The project was born from Poblete’s thesis project as a pedestrian walkway and is based on a modular design that could be repeated to cover larger stretches. Its main advantage is the fact that it uses no nails or screws, using digitally-manufactured traditional carpentry joints.
Text description provided by the architects. The Department of Architecture of the Federico Santa María Technical University offers 6 types of degrees. Research + Development (I+D) is one of the areas of specialization within the Department of Architecture.
In Wood Week 2017, we present the Research + Development (I+D) thesis work of Diego Poblete, within the specialist area of computation, which was completed in January 2017.

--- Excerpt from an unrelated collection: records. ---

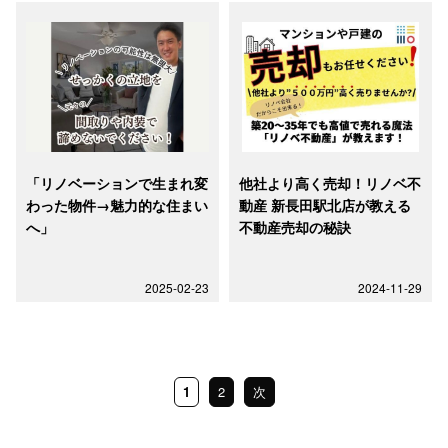
「リノベーションで生まれ変
他社より高く売却！リノベ不
わった物件→魅力的な住まい
動産 新長田駅北店が教える
へ」
不動産売却の秘訣
2025-02-23
2024-11-29
1
2
次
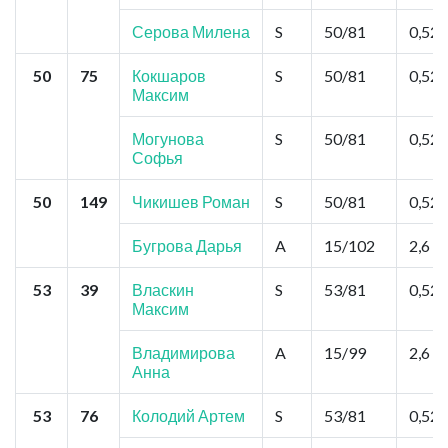
Серова Милена
S
50/81
0,52
50
75
Кокшаров
S
50/81
0,52
Максим
Могунова
S
50/81
0,52
Софья
50
149
Чикишев Роман
S
50/81
0,52
Бугрова Дарья
A
15/102
2,6
53
39
Власкин
S
53/81
0,52
Максим
Владимирова
A
15/99
2,6
Анна
53
76
Колодий Артем
S
53/81
0,52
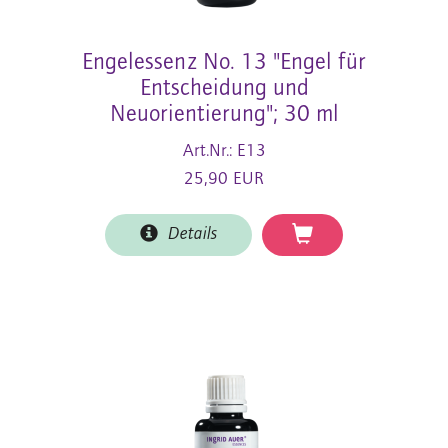
Engelessenz No. 13 "Engel für
Entscheidung und
Neuorientierung"; 30 ml
Art.Nr.: E13
25,90 EUR
Details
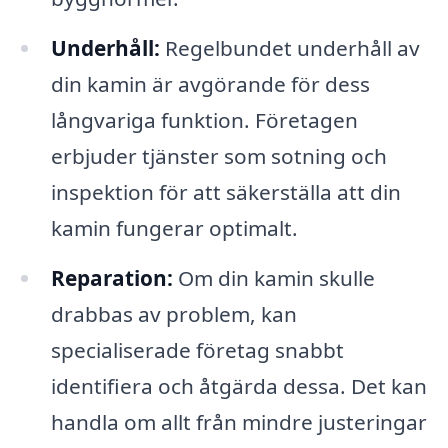
Underhåll:
Regelbundet underhåll av
din kamin är avgörande för dess
långvariga funktion. Företagen
erbjuder tjänster som sotning och
inspektion för att säkerställa att din
kamin fungerar optimalt.
Reparation:
Om din kamin skulle
drabbas av problem, kan
specialiserade företag snabbt
identifiera och åtgärda dessa. Det kan
handla om allt från mindre justeringar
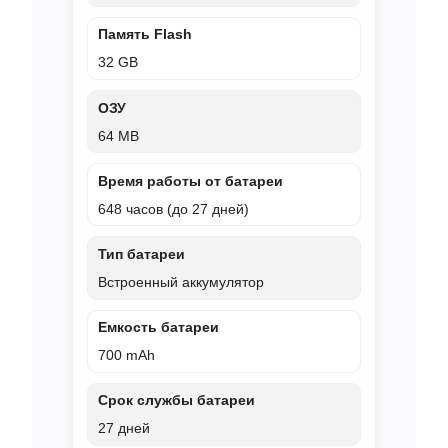
Память Flash
32 GB
ОЗУ
64 MB
Время работы от батареи
648 часов (до 27 дней)
Тип батареи
Встроенный аккумулятор
Емкость батареи
700 mAh
Срок службы батареи
27 дней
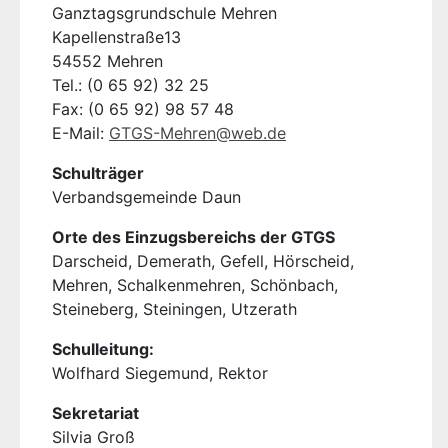
Ganztagsgrundschule Mehren
Kapellenstraße13
54552 Mehren
Tel.: (0 65 92) 32 25
Fax: (0 65 92) 98 57 48
E-Mail:
GTGS-Mehren@web.de
Schulträger
Verbandsgemeinde Daun
Orte des Einzugsbereichs der GTGS
Darscheid, Demerath, Gefell, Hörscheid,
Mehren, Schalkenmehren, Schönbach,
Steineberg, Steiningen, Utzerath
Schulleitung:
Wolfhard Siegemund, Rektor
Sekretariat
Silvia Groß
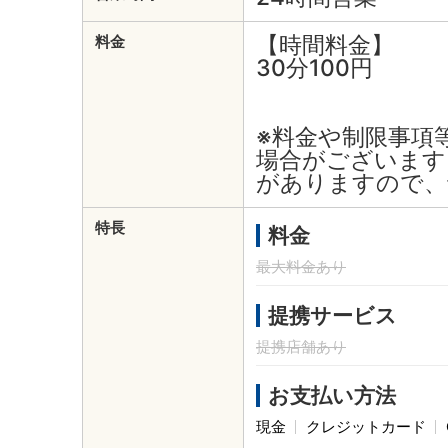
【時間料金】
料金
30分100円
※料金や制限事項
場合がございます
がありますので、
特長
料金
最大料金あり
提携サービス
提携店舗あり
お支払い方法
現金
クレジットカード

The design is a prototype pedestrian walkway 4 meters long, without intermediate supports and without fittings, entirely machined in wood by a KUKA KR125/2 industrial robot.
The prototype, manufactured by Diego Poblete and Professor Francisco Quitral (Architect) at the Integrated Center for Manufacturing and Automation (CIMA) of our University, is inspired by a self-supporting bridge whose invention is attributed to Leonardo da Vinci.
The principle of structural reciprocity on which the original design is based was complemented by the design and machining of trapezoidal dovetail joints, to avoid displacement of the structural members. The prototype corresponds to one of multiple possible instances of a parametric model that automatically associates its geometry and the machining paths necessary for its manufacture in wood with an industrial robot.
The bridge model applies the fundamentals of Variational Design in the production stage, bridging the gap between design and production.